__Assignment__.
Only the lines from the one that contains "satisfies (i)" through the final line of the entries should be repeated, exactly as written.

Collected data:
# # #

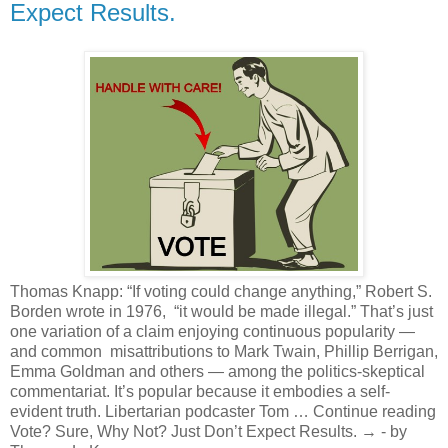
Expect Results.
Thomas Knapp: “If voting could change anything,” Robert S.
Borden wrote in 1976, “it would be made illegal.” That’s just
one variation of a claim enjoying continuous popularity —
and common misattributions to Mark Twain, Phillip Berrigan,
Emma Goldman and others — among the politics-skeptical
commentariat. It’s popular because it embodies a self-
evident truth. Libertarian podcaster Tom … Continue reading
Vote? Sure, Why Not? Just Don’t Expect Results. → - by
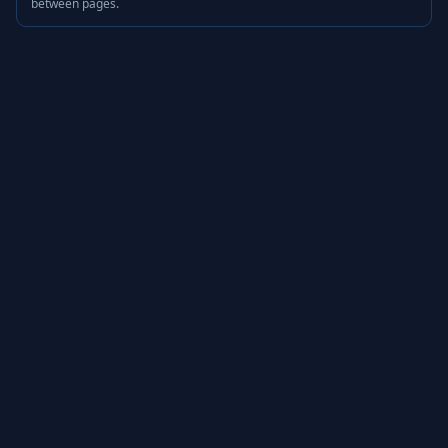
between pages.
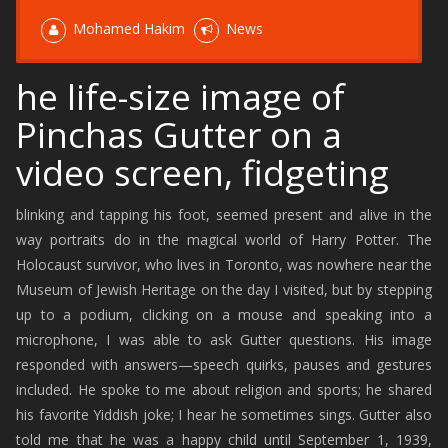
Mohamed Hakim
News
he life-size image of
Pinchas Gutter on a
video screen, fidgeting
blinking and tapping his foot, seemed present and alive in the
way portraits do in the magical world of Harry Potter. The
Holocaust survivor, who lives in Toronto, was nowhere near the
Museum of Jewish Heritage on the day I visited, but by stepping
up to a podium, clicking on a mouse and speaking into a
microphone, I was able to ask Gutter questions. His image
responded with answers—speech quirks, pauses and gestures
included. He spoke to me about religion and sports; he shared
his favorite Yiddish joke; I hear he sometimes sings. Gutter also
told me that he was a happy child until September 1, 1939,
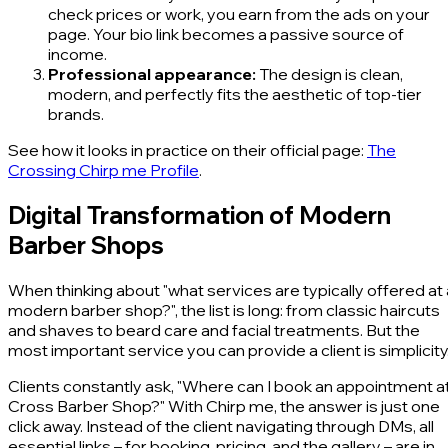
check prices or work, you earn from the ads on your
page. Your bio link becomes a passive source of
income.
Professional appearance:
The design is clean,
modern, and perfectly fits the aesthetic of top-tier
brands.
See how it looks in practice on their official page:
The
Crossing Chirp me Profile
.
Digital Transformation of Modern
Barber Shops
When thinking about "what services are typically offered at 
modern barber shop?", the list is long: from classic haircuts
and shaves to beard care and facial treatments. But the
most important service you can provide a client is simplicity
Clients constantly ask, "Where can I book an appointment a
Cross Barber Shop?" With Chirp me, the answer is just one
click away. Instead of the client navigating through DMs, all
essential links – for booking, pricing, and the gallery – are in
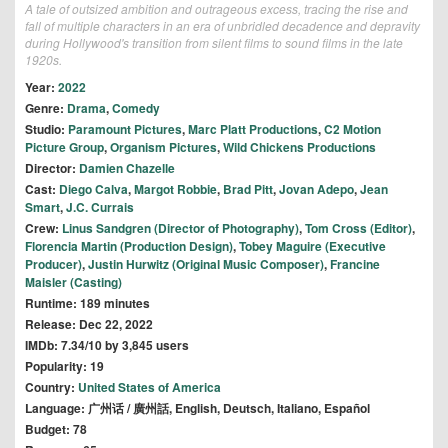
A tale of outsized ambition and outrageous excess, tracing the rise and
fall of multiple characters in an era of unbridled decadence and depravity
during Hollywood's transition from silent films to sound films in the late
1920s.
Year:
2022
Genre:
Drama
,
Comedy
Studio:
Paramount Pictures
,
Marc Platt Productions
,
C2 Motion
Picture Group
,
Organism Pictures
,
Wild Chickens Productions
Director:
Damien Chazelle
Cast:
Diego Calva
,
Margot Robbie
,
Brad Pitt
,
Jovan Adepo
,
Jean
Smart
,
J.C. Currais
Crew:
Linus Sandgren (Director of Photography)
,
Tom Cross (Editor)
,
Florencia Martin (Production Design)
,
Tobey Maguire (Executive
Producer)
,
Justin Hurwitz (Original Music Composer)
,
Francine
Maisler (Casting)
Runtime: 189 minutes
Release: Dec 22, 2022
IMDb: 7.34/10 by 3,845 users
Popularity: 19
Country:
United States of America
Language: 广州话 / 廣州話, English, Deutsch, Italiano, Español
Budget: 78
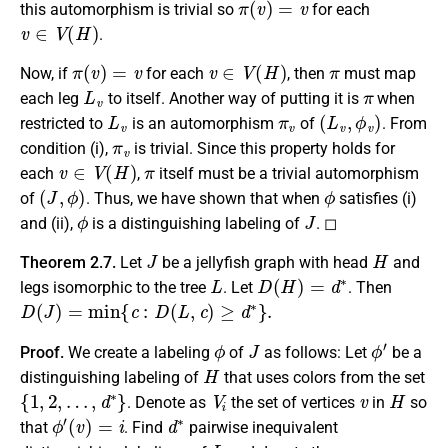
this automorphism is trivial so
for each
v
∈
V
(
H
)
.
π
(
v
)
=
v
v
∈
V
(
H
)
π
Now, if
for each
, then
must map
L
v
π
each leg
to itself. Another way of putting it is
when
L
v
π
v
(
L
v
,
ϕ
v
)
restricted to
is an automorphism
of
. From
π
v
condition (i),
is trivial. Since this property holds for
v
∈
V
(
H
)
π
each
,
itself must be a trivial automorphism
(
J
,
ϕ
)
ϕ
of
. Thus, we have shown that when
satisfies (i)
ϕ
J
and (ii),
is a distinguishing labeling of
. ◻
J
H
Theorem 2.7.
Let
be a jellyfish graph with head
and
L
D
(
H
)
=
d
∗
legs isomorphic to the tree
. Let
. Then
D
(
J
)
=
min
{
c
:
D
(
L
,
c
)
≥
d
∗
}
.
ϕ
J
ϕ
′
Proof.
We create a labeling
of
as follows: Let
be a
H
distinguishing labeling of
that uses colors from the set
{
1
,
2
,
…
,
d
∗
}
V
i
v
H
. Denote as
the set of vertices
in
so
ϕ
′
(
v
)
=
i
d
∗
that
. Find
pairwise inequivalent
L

# # #

__Task result__.
satisfies (i)
ϕ
J
and (ii),
is a distinguishing labeling of
. ◻
J
H
Theorem 2.7.
Let
be a jellyfish graph with head
and
L
D
(
H
)
=
d
∗
legs isomorphic to the tree
. Let
. Then
D
(
J
)
=
min
{
c
:
D
(
L
,
c
)
≥
d
∗
}
.
ϕ
J
ϕ
′
Proof.
We create a labeling
of
as follows: Let
be a
H
distinguishing labeling of
that uses colors from the set
{
1
,
2
,
…
,
d
∗
}
V
i
v
H
. Denote as
the set of vertices
in
so
ϕ
′
(
v
)
=
i
d
∗
that
. Find
pairwise inequivalent
L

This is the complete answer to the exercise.